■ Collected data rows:
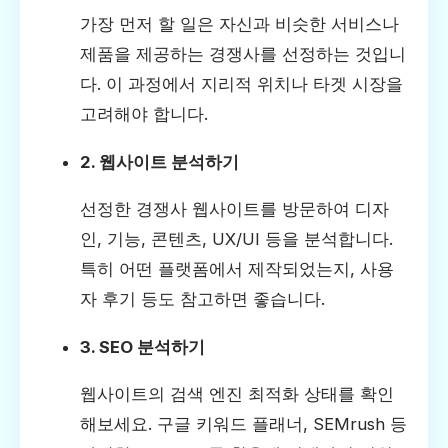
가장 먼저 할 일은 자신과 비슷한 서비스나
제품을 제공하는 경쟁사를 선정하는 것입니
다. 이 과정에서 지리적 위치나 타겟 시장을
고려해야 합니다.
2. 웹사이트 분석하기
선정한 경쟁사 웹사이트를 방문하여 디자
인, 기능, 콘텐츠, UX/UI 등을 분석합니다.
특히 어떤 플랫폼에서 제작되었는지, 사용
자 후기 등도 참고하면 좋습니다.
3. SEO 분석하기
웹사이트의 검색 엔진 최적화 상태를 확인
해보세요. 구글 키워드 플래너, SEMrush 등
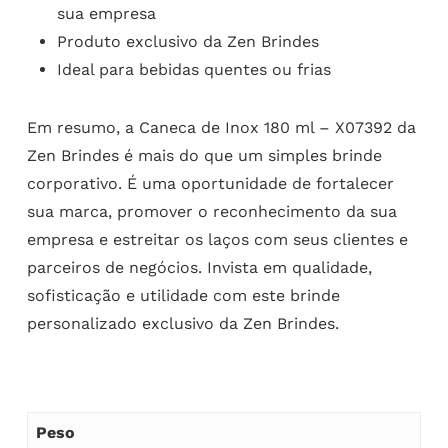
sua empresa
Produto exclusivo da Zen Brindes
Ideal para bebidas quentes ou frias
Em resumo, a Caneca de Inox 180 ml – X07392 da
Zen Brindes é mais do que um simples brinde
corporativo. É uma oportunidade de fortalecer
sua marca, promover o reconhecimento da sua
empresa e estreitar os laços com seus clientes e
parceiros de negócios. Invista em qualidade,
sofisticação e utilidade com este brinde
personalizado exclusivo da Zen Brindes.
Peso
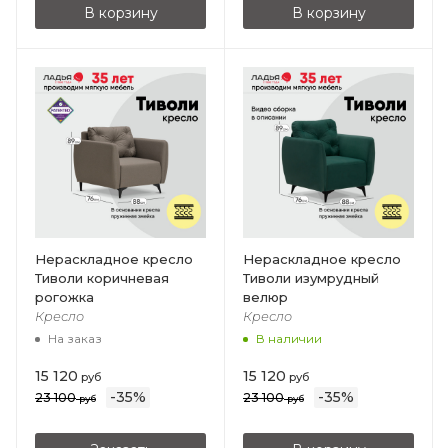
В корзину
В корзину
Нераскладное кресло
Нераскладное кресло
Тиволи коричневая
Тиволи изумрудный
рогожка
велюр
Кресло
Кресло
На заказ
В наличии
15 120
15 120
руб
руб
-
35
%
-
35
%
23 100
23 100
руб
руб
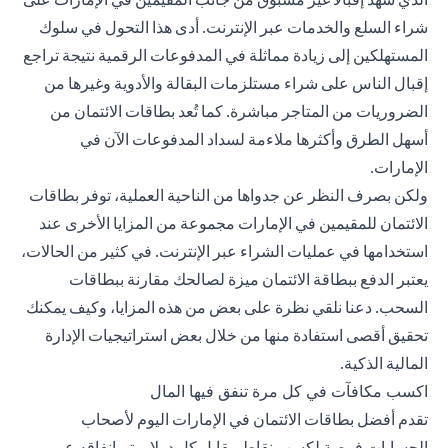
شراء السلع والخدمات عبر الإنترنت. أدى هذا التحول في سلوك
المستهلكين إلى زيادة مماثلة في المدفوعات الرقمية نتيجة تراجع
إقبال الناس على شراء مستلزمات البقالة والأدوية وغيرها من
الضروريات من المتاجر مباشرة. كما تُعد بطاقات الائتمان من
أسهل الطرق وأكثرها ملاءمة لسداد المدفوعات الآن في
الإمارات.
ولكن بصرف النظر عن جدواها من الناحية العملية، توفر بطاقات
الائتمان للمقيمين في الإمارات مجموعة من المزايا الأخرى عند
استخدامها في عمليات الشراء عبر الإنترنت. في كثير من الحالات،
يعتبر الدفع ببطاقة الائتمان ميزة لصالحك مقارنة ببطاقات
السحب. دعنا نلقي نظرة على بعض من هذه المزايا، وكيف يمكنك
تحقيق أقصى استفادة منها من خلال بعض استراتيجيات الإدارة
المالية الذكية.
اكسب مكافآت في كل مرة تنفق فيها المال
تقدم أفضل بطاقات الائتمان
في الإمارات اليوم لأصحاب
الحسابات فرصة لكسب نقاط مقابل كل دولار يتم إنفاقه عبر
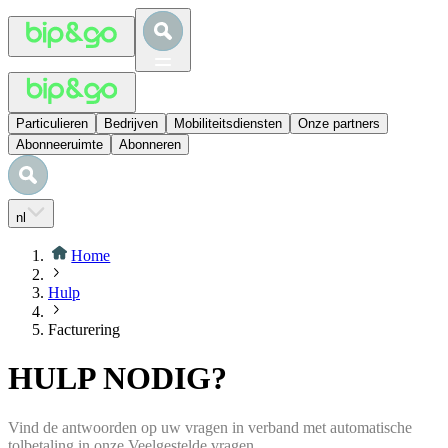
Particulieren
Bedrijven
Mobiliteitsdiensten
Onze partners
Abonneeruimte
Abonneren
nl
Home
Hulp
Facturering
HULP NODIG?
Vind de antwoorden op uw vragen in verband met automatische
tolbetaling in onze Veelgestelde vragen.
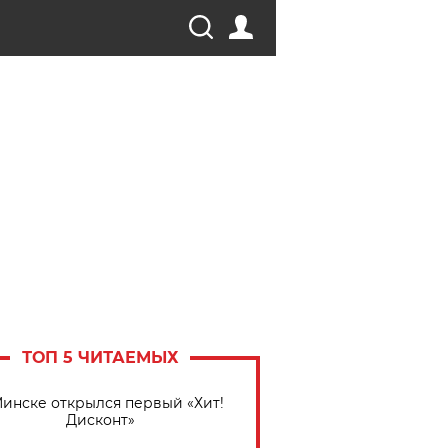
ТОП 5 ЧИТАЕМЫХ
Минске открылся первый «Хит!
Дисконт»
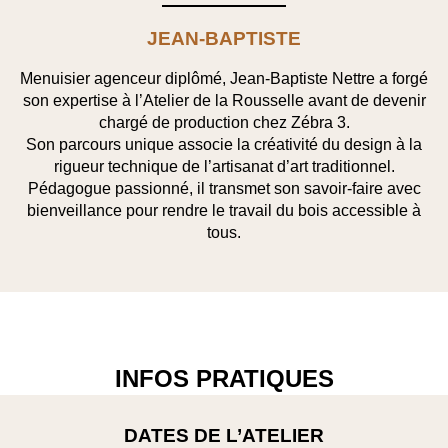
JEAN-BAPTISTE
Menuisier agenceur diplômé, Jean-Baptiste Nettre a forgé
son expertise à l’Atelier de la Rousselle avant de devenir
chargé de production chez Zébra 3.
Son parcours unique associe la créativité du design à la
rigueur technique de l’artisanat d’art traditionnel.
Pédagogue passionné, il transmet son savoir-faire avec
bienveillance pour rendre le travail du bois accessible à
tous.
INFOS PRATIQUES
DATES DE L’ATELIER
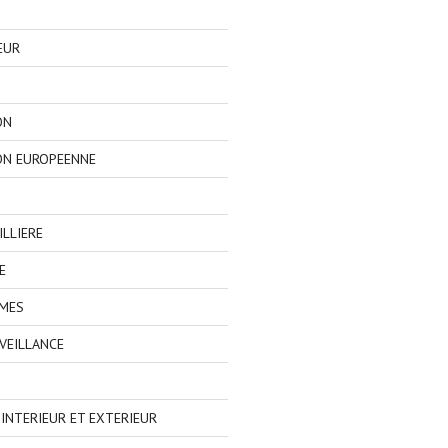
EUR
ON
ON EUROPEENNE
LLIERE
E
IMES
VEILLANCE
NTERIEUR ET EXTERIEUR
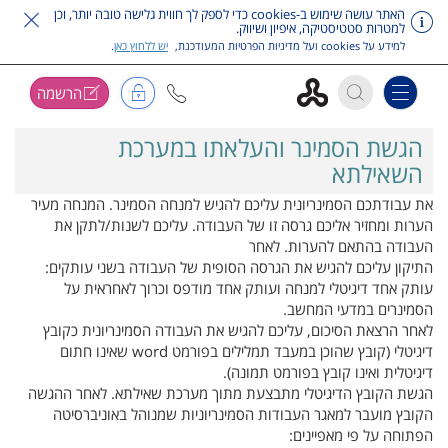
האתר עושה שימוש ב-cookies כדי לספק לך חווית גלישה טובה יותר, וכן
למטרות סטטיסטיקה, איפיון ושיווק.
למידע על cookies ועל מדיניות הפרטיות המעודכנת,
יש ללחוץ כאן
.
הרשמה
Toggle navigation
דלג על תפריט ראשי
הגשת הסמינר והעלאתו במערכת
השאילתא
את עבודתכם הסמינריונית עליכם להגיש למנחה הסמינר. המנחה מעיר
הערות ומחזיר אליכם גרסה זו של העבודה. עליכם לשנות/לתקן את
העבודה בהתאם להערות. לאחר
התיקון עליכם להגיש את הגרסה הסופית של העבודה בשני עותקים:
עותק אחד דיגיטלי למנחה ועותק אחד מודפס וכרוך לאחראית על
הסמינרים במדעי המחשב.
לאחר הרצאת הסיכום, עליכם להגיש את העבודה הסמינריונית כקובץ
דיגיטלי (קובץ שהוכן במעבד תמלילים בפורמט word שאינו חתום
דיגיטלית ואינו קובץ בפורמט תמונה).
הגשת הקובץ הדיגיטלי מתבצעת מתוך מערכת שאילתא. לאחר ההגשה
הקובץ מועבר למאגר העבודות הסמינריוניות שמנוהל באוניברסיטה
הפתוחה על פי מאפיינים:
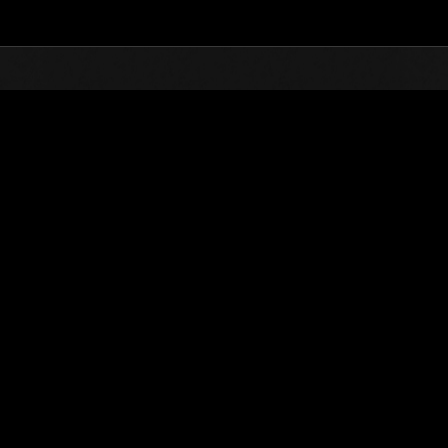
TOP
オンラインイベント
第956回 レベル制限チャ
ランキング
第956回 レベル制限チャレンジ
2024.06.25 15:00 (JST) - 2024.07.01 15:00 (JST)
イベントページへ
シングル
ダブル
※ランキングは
* * *
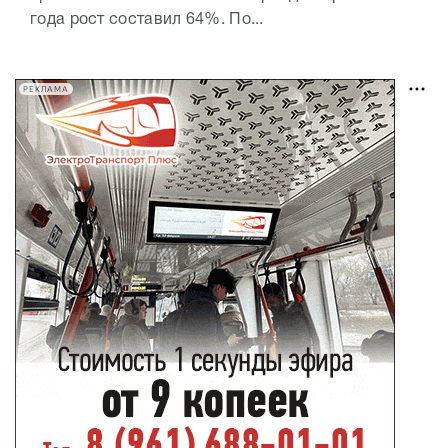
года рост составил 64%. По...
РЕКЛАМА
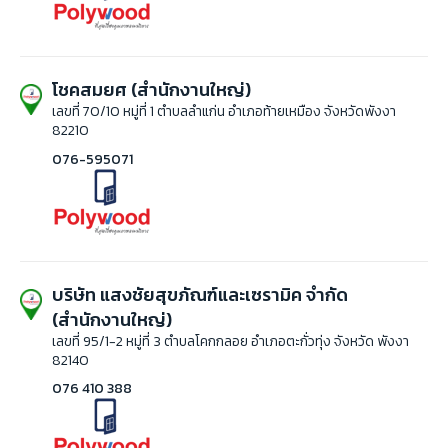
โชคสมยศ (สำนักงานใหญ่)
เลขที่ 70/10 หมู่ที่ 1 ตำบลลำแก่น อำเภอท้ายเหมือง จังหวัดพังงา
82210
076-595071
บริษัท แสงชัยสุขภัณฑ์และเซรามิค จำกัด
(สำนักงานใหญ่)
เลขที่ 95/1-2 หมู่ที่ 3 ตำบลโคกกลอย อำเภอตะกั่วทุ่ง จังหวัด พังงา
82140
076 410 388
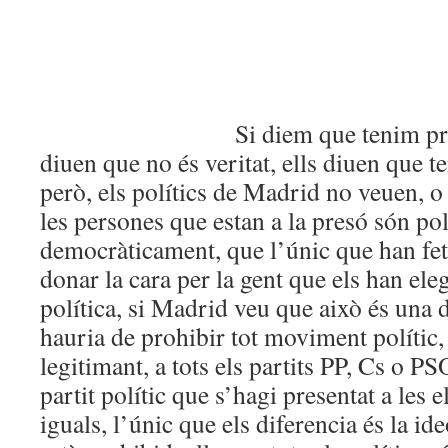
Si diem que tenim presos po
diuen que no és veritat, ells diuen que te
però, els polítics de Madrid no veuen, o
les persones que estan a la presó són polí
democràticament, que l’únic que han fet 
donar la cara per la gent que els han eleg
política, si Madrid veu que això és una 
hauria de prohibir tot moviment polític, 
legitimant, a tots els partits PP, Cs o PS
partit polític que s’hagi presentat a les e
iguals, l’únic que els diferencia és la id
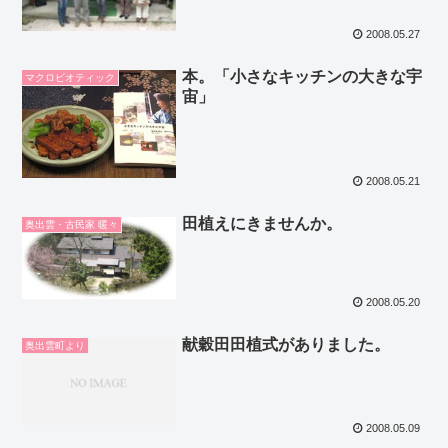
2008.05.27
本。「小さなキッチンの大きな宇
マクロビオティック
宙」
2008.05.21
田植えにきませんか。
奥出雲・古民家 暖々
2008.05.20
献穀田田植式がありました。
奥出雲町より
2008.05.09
...
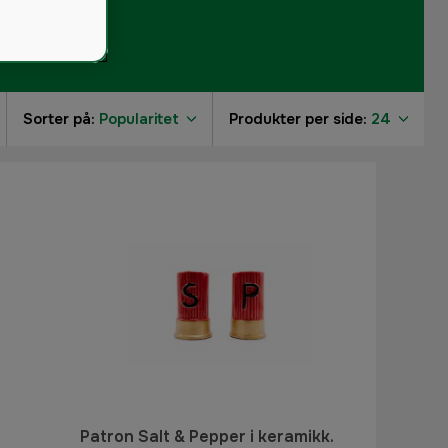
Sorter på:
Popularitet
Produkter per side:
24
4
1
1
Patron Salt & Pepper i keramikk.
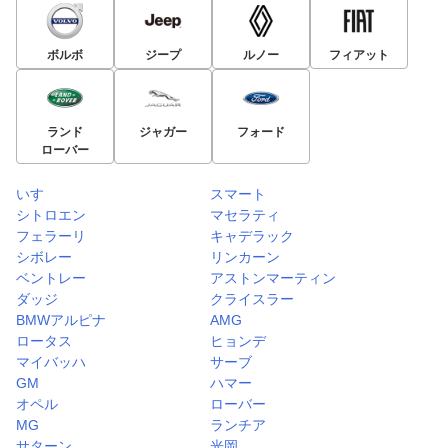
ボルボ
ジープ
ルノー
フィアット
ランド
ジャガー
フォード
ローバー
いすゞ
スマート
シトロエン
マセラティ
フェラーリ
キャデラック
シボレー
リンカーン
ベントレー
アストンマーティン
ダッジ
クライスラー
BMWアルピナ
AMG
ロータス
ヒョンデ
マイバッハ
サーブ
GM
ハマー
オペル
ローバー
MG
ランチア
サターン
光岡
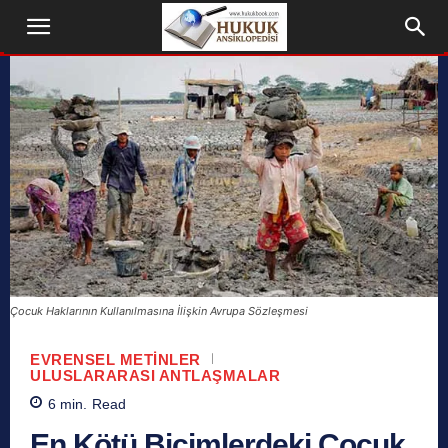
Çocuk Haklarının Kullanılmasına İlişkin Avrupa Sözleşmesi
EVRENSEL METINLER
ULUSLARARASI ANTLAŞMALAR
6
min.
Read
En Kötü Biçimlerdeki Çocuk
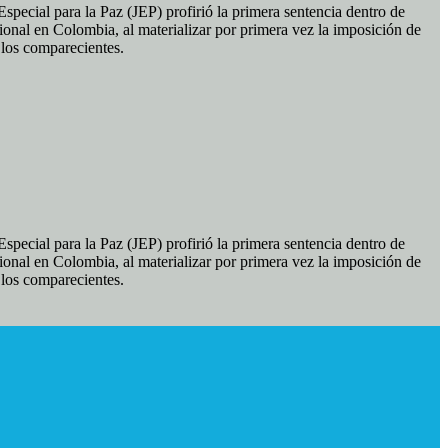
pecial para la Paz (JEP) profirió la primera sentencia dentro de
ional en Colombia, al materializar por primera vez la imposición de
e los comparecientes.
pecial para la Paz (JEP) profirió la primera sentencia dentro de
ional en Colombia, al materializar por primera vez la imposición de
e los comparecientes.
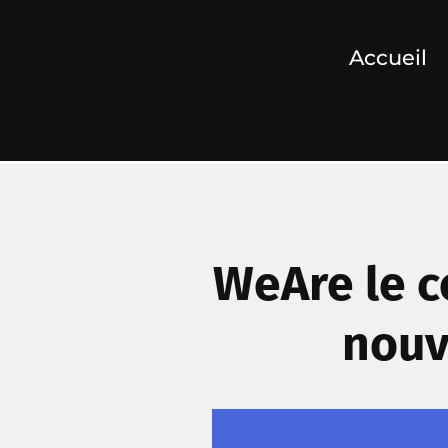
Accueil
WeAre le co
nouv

■ Problem statement: Can you give the stretch from "가장 먼저 할 일은 자신과 비슷한 서비스나" through "해보세요. 구글 키워드 플래너, SEMrush 등" again, swapping every "웹사이트" for "홈페이지" and leaving everything else unchanged?

■ Task result:
가장 먼저 할 일은 자신과 비슷한 서비스나
제품을 제공하는 경쟁사를 선정하는 것입니
다. 이 과정에서 지리적 위치나 타겟 시장을
고려해야 합니다.
2. 홈페이지 분석하기
선정한 경쟁사 홈페이지를 방문하여 디자
인, 기능, 콘텐츠, UX/UI 등을 분석합니다.
특히 어떤 플랫폼에서 제작되었는지, 사용
자 후기 등도 참고하면 좋습니다.
3. SEO 분석하기
홈페이지의 검색 엔진 최적화 상태를 확인
해보세요. 구글 키워드 플래너, SEMrush 등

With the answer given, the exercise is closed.